There are moments in life that define us, moments that change the very fabric of who we are, the way we feel, what we believe, and even how we act - moments that change us, down to the very core of our being - moments after which nothing is, or ever can be, the same.
For me, this defining moment began with the sudden loss of my beloved friend and brilliant chiropractor in May 2012, followed by my father in January of 2015, followed by my mother-in-law exactly one month after my father, followed by the death of my nearest brother one year after that in February of 2016, and then ending with the unexpected passing of my mother just 15 months later in May 2017. This was five huge losses in my life, with 4 of those losses being family members who all passed away in a little over 2 years. With barely any time to fully process each loss as it happened, grief slowly threatened to smother my light to the point that the whispers of darkness and the tears of desolation brought me to the brink of real depression for the first time in my life. And what’s remarkable is that most people did not know this. I hid it extremely well. It makes me wonder how many out there are hurting, grieving, alone, and afraid or unsure how to ask for help.
My journey from light to dark and back to the light is chronicled in a long series of poems and writings that began almost immediately after my father's death in late January, 2015, and continues still to this day, 6 years later. Writing, unbeknownst to me at the time, was to become my lifeline - my way through the darkness of grief, and back to the light of hope. Though I am today grounded in a place of happiness and gratefulness, by faith and by choice, I still have days of overwhelming grief and sadness. I embrace them as they come, knowing they are poignant reminders of the beauty of how deeply we love and connect as human beings. Perhaps grief helps us maintain a feeling of profound connection with our lost loved ones. Perhaps grief is our portal to another dimension where we actually do connect energetically. Perhaps it’s merely a vessel for our endless tears of loss. I only know I no longer fight it; rather, I welcome its visits, its messages, and its emotional outlet.
I know I am not, nor will I ever be, the same person I once was. You simply cannot be who you once were after your heart suffers immense loss. When you lose so many pieces of the puzzle of your life picture, and when your whole foundation of family, function, and familiarity shifts from its very footers, you are forced to reevaluate where you fit in the whole. You are forced to assess, with blinding self-evaluation, the good, the bad, and the ugly of your relationship with the lost loved one. You wonder why it had to happen. You wonder why it wasn’t you. You wonder if you gave enough. You wonder if you were there enough. You wonder if you loved enough. You wonder if they knew just how much. You wonder how you could have made the end of their life better. You wonder how you could have prevented what happened. You wonder what you would do and what you would say if you had just one more day with that person. You wonder if you made a difference in their life. You wonder how much time you have left. You try to redefine who you are without this person in your life. You struggle to make a new normal without them there. You struggle how to be who you once were when you can no longer possibly be that same person.
You struggle to find you again.
= = = = = = =
→ **Work instruction A**: Can you output the part of the grief essay starting at "There are moments" and ending at "be, the same.", copied word for word?
= = = = = = =
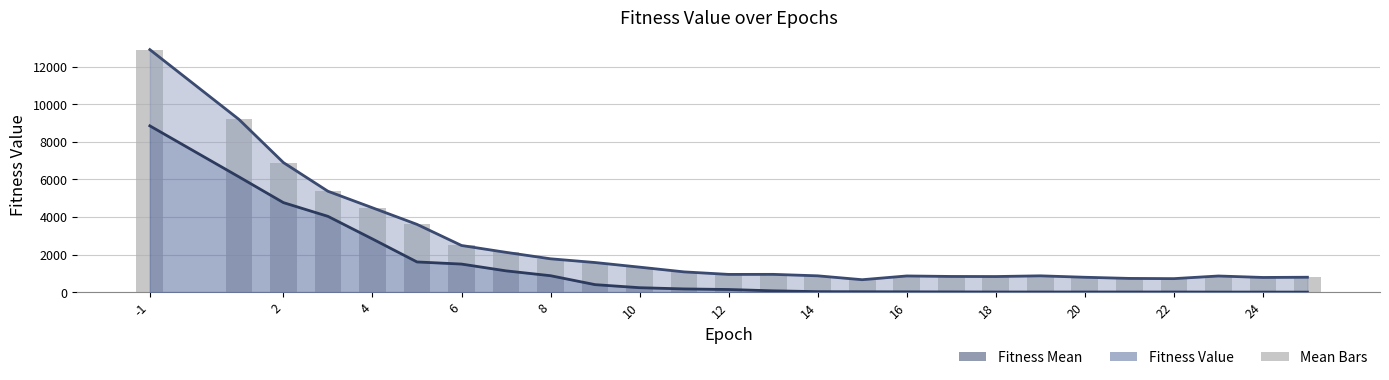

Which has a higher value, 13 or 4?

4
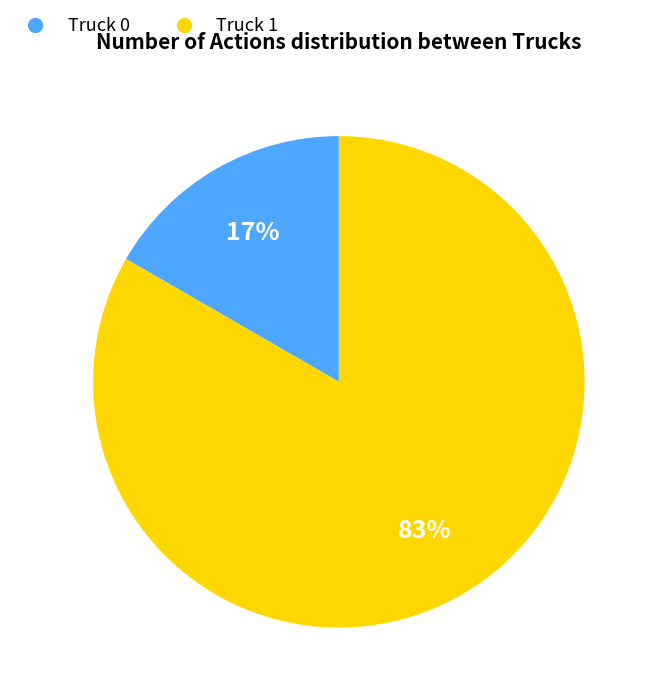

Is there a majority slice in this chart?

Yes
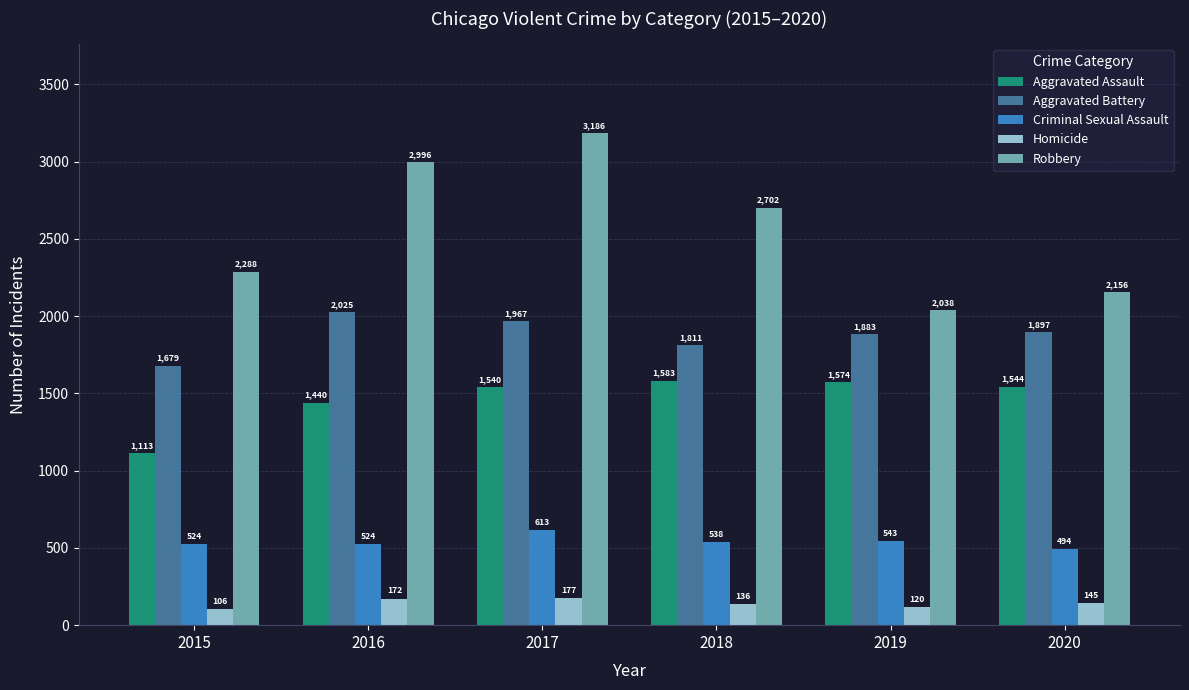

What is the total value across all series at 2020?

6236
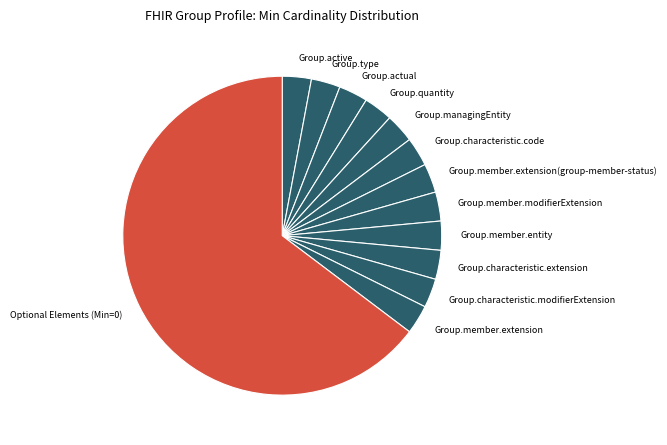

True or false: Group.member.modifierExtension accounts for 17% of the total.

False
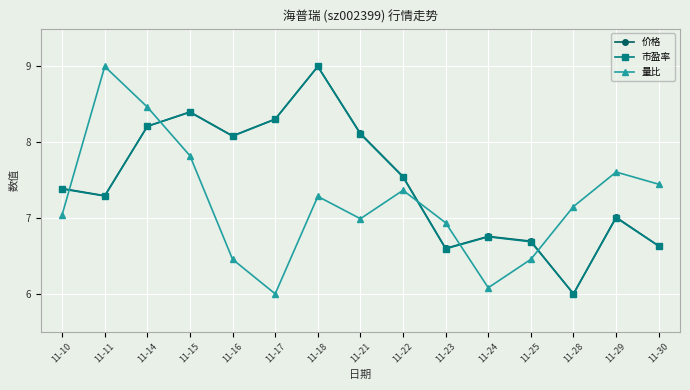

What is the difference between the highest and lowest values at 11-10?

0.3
= = = = = = =
→ **Work instruction B**: Could you render every line of the records above as a JSON list of strings, one string per line, omitting blank lines and leaving out the pictures?

→ **Task output A**:
There are moments in life that define us, moments that change the very fabric of who we are, the way we feel, what we believe, and even how we act - moments that change us, down to the very core of our being - moments after which nothing is, or ever can be, the same.

→ **Task output B**:
[
  "Which has a higher value, 13 or 4?",
  "4",
  "Is there a majority slice in this chart?",
  "Yes",
  "What is the total value across all series at 2020?",
  "6236",
  "True or false: Group.member.modifierExtension accounts for 17% of the total.",
  "False",
  "What is the difference between the highest and lowest values at 11-10?",
  "0.3"
]